What to pay attention to: Polish spelling vs. sound
Polish is more regular than English, but some sounds can be written in different ways.
- Some letters are unique Polish characters (ą, ę, ł, ń, ó, ś, ź, ż).
- Some sounds are written with two letters (cz, sz, rz, dz, dż, dź, ch).
- Some pairs have the same pronunciation but different spelling (ó/u, ż/rz, h/ch, ć/ci, ś/si, ź/zi, dź/dzi).
Special Polish letters: quick “how do I say it?” guide
ą ≈ “on/om” (nasal) wąż (sounds like “vownsh”) |
ę ≈ “en/em” (nasal) ręka (“ren-ka”) |
ł ≈ English w Łódź (approx. “woodj”) |
ś = “soft sh” środa (soft at the start) |
ź = “soft zh” źrebak |
ń ≈ Spanish ñ / “ny” koń (“kon-y”) |
ć = “soft ch” (like “tch” but softer) ćma |
ż = “zh” (like s in “measure”) żaba |
ó = sounds like u stół |
Tip: Don’t aim for perfect IPA at A1. Aim for: clear consonants + correct stress.

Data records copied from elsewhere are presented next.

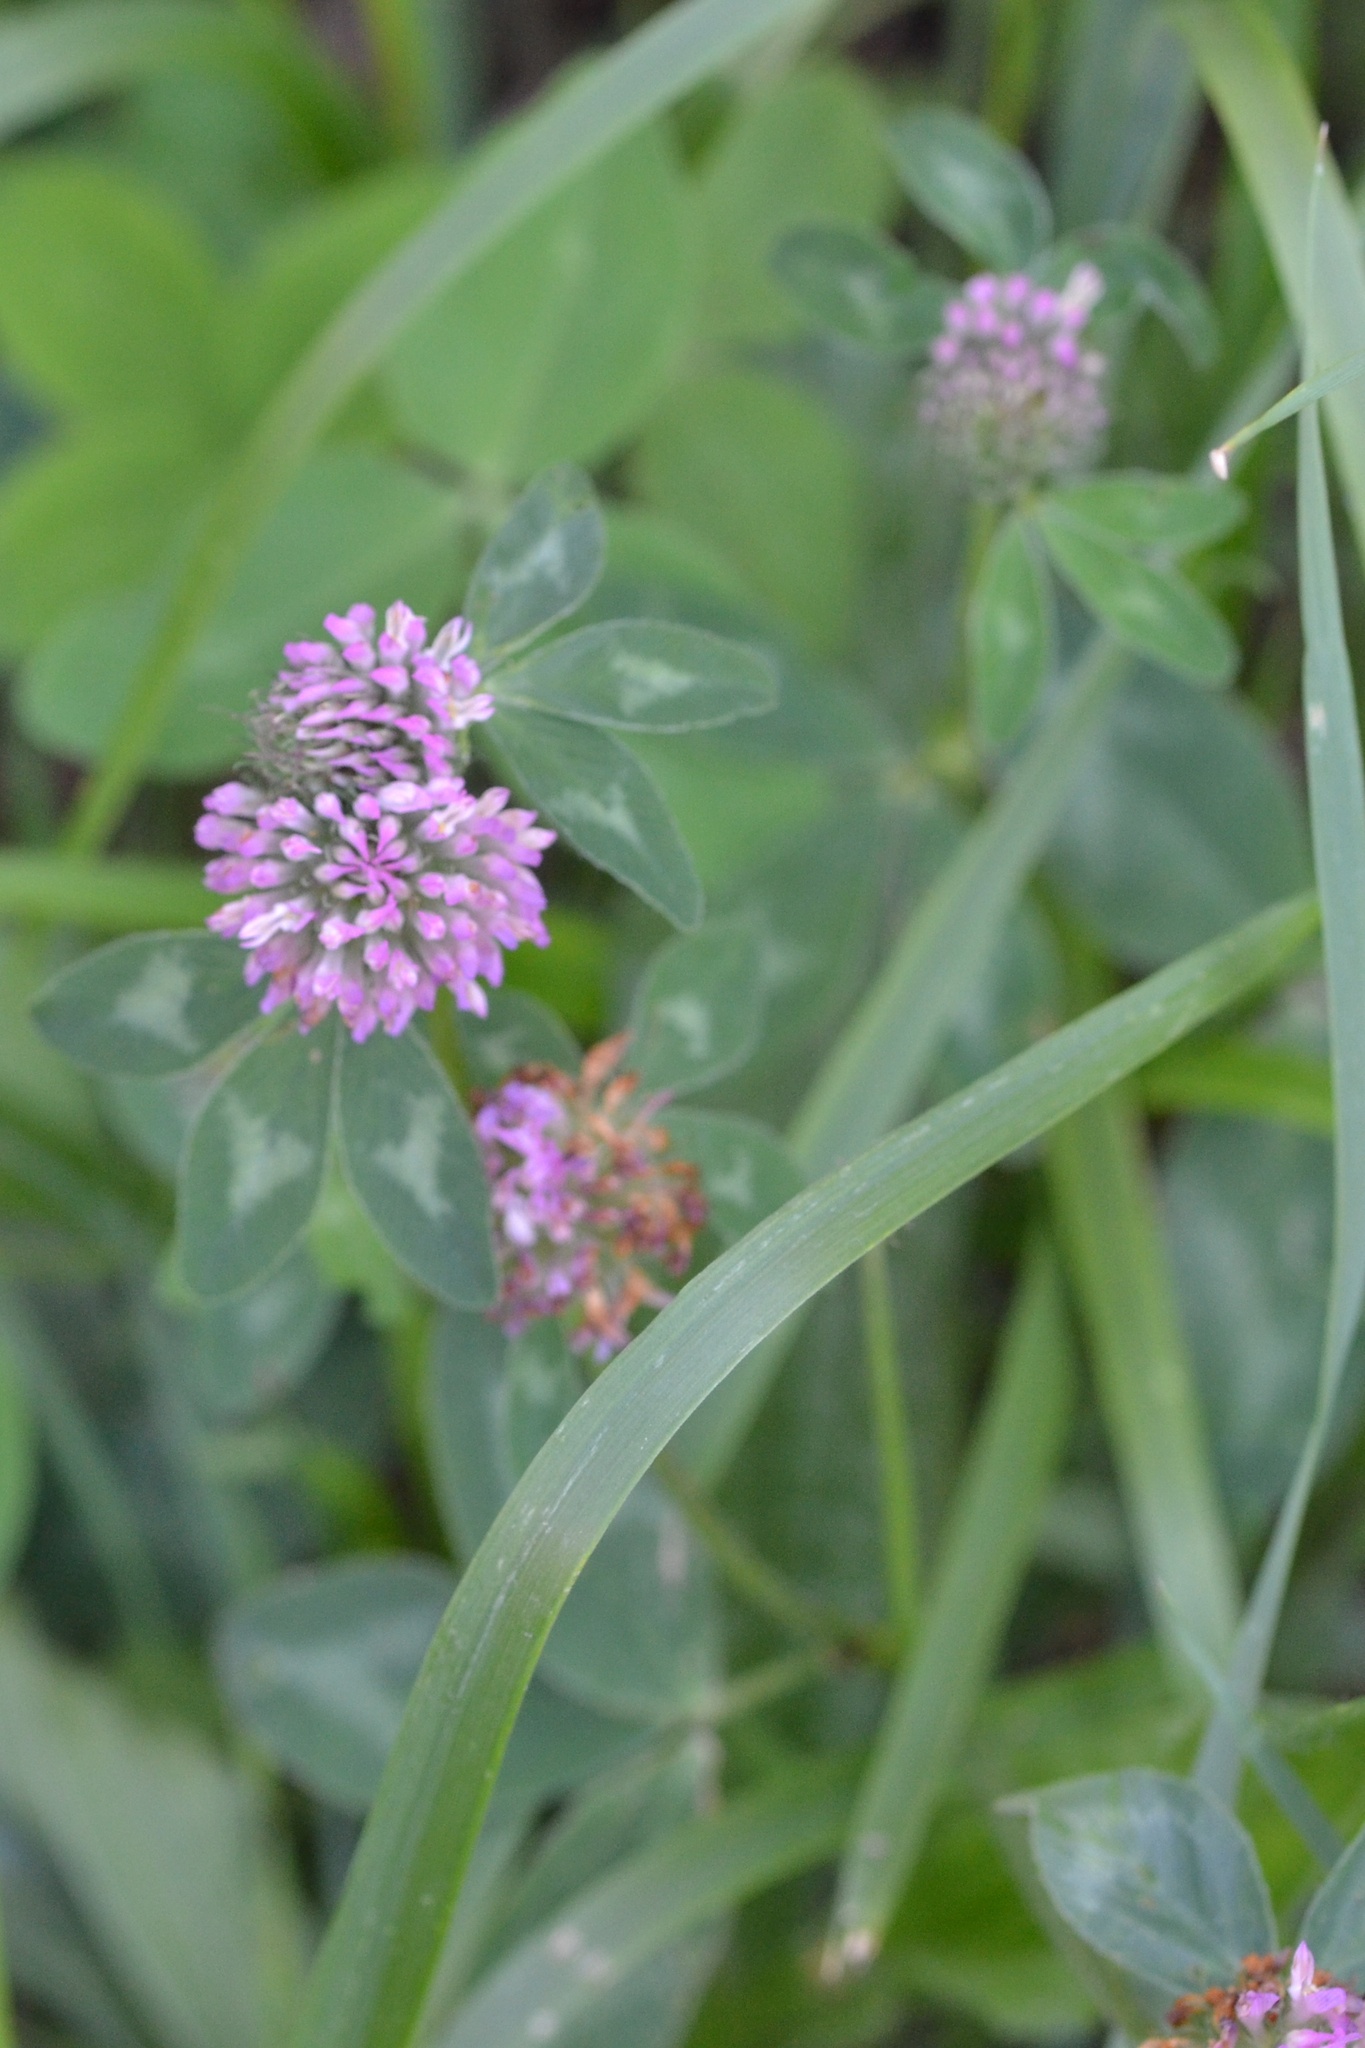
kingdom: Plantae
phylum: Tracheophyta
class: Magnoliopsida
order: Fabales
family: Fabaceae
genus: Trifolium
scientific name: Trifolium pratense
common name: Red clover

Two-letter sounds (digraphs): read them as one sound
sz = “sh” szafa |
cz = “ch” (as in “church”) czas |
rz = “zh” (same sound as ż) rzeka |
dz = “ds/dz” dzwonek |
dż = “j” (as in “jam”) dżungla |
dź = “soft j” dźwięk |
ch = “kh” (throaty, like German “Bach”) chleb |
Rule of thumb: rz/sz/cz/dż/dź/ch stay together when you read. |
Same pronunciation, different spelling: what learners usually miss
These pairs sound the same in modern Polish. You must learn the spelling word by word.
| ó = u |
stół / but |
Practical tip: write new words with their accent marks from day 1. |
| ż = rz |
żaba / rzeka |
Important: spelling can change the meaning. |
| h = ch |
historia / chleb |
Both are “h/kh”-type sounds. The spelling is lexical. |
Soft sounds: when Polish writes ć vs. ci (and similar pairs)
Polish often shows “softness” in two ways:
- With a special letter: ć, ś, ź, dź
- Or with i after the consonant: ci, si, zi, dzi
| ć vs ci |
ćma vs ciasto |
ci is usually used before a vowel: cia, cie, cio, ciu. |
| ś vs si |
środa vs siostra |
si often appears before a vowel: sia, sie, sio, siu. |
| ź vs zi |
źrebak vs ziemia |
zi often appears before a vowel: zia, zie, zio, ziu. |
| dź vs dzi |
dźwig vs dziecko |
dzi often appears before a vowel: dzia, dzie, dzio, dziu. |
Self-check: If you see ci/si/zi/dzi + a vowel, read it as one soft consonant (not “c + i”).
“rz” and “ż”: same sound, different words (meaning warning)
rz and ż are pronounced the same (/ʐ/). The spelling can change meaning.
| morze = sea |
może = maybe / can |
Practical tip: Learn these as separate vocabulary items. Don’t rely on the sound to spell them.
Stress (accent): your fastest upgrade to “natural Polish”
In most Polish words, the stress is on the second-to-last syllable.
- na-ZY-wam się
- ŚRO-da
- Łu-kasz BĄK (one-syllable last name: the only syllable is stressed)
Self-check: Clap the syllables and stress the one before the last.
Yes/No questions: intonation you can copy immediately
For yes/no questions in Polish, the voice usually rises at the end.
| Statement |
To pani córka. |
| Yes/No question |
Czy to pani córka? (rise at the end) |
Self-check: If you add czy, keep the sentence structure simple and let the final rise do the work.
Mini checklist before you speak
- Do I see a digraph (sz, cz, rz, dz, dż, dź, ch)? Read it as one sound.
- Do I see ci/si/zi/dzi + vowel? Make it soft, not “c + i”.
- Is it a yes/no question? Rise at the end.
- Stress: second-to-last syllable (almost always).